## WRITTEN TASK
Among the entries below, the lines from the one with "一手掌握 RTHK 電台、電視節目" up to and including the one with "podmladi celo telo" are to be restated exactly, without pictures.

## MATERIAL PROVIDED
::::
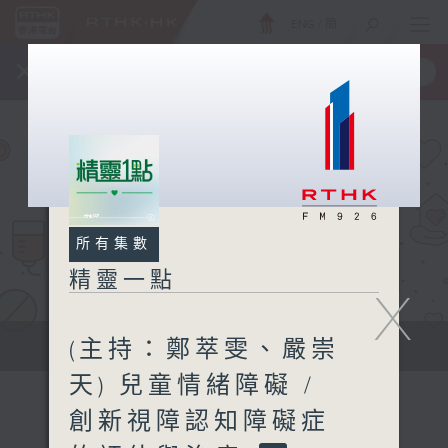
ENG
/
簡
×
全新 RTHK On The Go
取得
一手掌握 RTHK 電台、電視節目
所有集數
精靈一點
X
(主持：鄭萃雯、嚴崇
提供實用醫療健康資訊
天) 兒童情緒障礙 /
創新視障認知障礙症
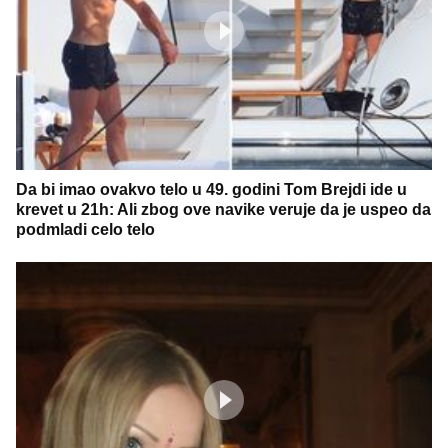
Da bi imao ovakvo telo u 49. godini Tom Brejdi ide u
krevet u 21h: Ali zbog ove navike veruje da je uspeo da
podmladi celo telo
::::
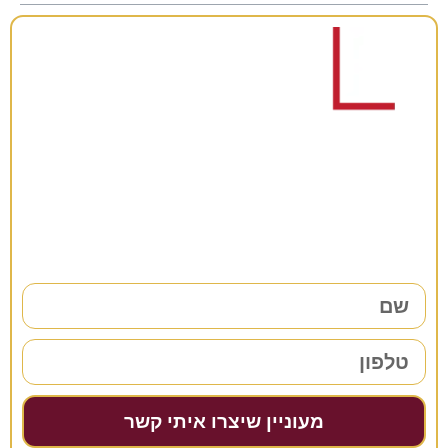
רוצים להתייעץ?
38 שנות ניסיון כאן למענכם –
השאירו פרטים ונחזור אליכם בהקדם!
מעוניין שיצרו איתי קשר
::::
## WRITTEN REPLY
一手掌握 RTHK 電台、電視節目
所有集數
精靈一點
X
(主持：鄭萃雯、嚴崇
提供實用醫療健康資訊
天) 兒童情緒障礙 /
創新視障認知障礙症
Da bi imao ovakvo telo u 49. godini Tom Brejdi ide u
krevet u 21h: Ali zbog ove navike veruje da je uspeo da
podmladi celo telo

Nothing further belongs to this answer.